Elmendorf is no doubt a nice person -- good to his wife, Treasury Assistant Secretary for Economic Policy Karen Dynan, and his family and friends -- but the idea that the Republican Party “needs” the spouse of a high-ranking Obama official for credibility is insulting to the incoming chairmen of the congressional committees most closely concerned with the work of CBO.  

To be credible, respected, fair-minded and effective, incoming House Way and Means Committee Chairman Paul Ryan (outgoing chairman of the House Budget Committee) does not need Elmendorf.   The same can be said of incoming Chairman of the House Budget Committee, Dr. Tom Price, and his excellent staff.  Neither they nor CBO need Mr. Elmendorf.  What CBO does need is an economist who will look at CBO’s basic assumptions and make reforms.  

For instance, CBO states that redistributive policy stimulates the economy because low-income people spend a higher proportion of their income than do upper-income individuals. This implies that saving and investment have no potential to increase economic growth. If that were correct, then economies with high tax rates would show higher rates of growth as assets were redistributed and economic growth would increase with higher taxes.  In fact, the reverse is generally true.

Over on the Senate side, Senate Budget Committee Chairman Jeff Sessions and Senate Finance Committee Chairman Orrin Hatch are among the most experienced and respected members of that august body and they have on their staffs several of the most skilled and widely admired staffers on the Hill.  One staffer was recently given an award by the Tax Foundation for outstanding competence and integrity.   Another has the near-perfect combination of technical skills and moral and intellectual integrity to handle the CBO job with great distinction.  In addition, there are several Republican candidates in the private sector who have similarly high qualifications.  
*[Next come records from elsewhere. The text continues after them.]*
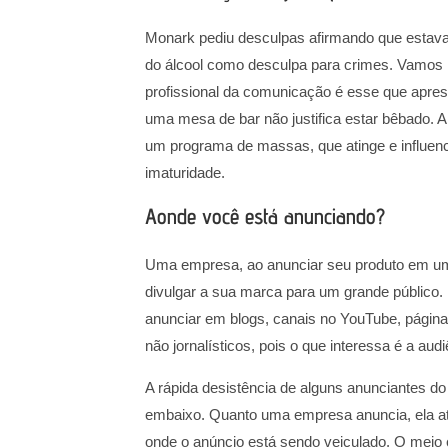
Monark pediu desculpas afirmando que estava
do álcool como desculpa para crimes. Vamos i
profissional da comunicação é esse que apre
uma mesa de bar não justifica estar bêbado
um programa de massas, que atinge e influenci
imaturidade.
Aonde você está anunciando?
Uma empresa, ao anunciar seu produto em u
divulgar a sua marca para um grande público. 
anunciar em blogs, canais no YouTube, página
não jornalísticos, pois o que interessa é a au
A rápida desistência de alguns anunciantes d
embaixo. Quanto uma empresa anuncia, ela at
onde o anúncio está sendo veiculado. O mei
So the question recurs: Who needs Doug Elmendorf to be CBO Director?  Answer:  The Democrats need him or someone similar to help block Republican reforms of the tax code, the budget process and regulatory overreach by the federal government.  

Recent Republican victories at the polls may signal the beginning of a new era of moral and intellectual integrity in public affairs -- but the good prospects for that effort depend on Washington turning over a new leaf.  It must start telling the people the truth about the side effects that taxes, spending and regulation have on the economy and, therefore, on their lives.  Much of that truth-telling will have to pass through the gates at CBO.  
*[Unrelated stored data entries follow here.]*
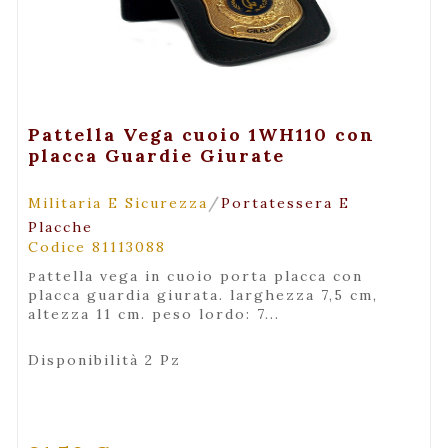
+ Visualizza
Pattella Vega cuoio 1WH110 con
placca Guardie Giurate
/
Militaria E Sicurezza
Portatessera E
Placche
Codice 81113088
pattella vega in cuoio porta placca con
placca guardia giurata. larghezza 7,5 cm,
altezza 11 cm. peso lordo: 7...
Disponibilità 2 Pz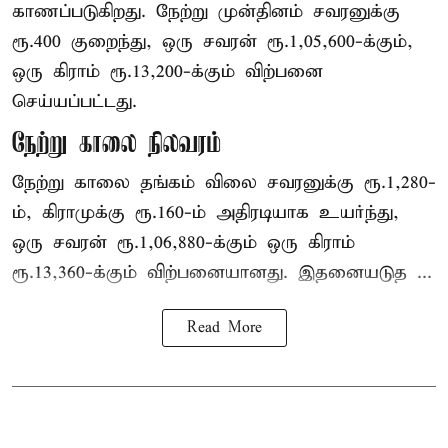
காணப்படுகிறது. நேற்று முன்தினம் சவரனுக்கு
ரூ.400 குறைந்து, ஒரு சவரன் ரூ.1,05,600-க்கும்,
ஒரு கிராம் ரூ.13,200-க்கும் விற்பனை
செய்யப்பட்டது.
நேற்று காலை நிலவரம்
நேற்று காலை தங்கம் விலை சவரனுக்கு ரூ.1,280-
ம், கிராமுக்கு ரூ.160-ம் அதிரடியாக உயர்ந்து,
ஒரு சவரன் ரூ.1,06,880-க்கும் ஒரு கிராம்
ரூ.13,360-க்கும் விற்பனையானது. இதனையடுத ...
Read More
If the newly elected Republican leadership rises to the occasion and appoints a new director who is a Republican and who will do the job in a genuinely “nonpartisan” way by telling the truth, whichever way it cuts politically, the prospects for success on the big reform issues yet to come will be bright.  On the other hand, if Republicans allow themselves to be duped on this very first issue of congressional staffing, the prospects will not be good. 

It is hard to take seriously the idea that Republicans would reappoint Elmendorf, but mistakes unfortunately do occur and it is best to stop the Elmendorf bandwagon before it gets out of hand.  The American public voted decisively for change on November 4, not a continuation of Democratic control of Congress.

 

Ernest S. Christian is a Washington lawyer and former Treasury official.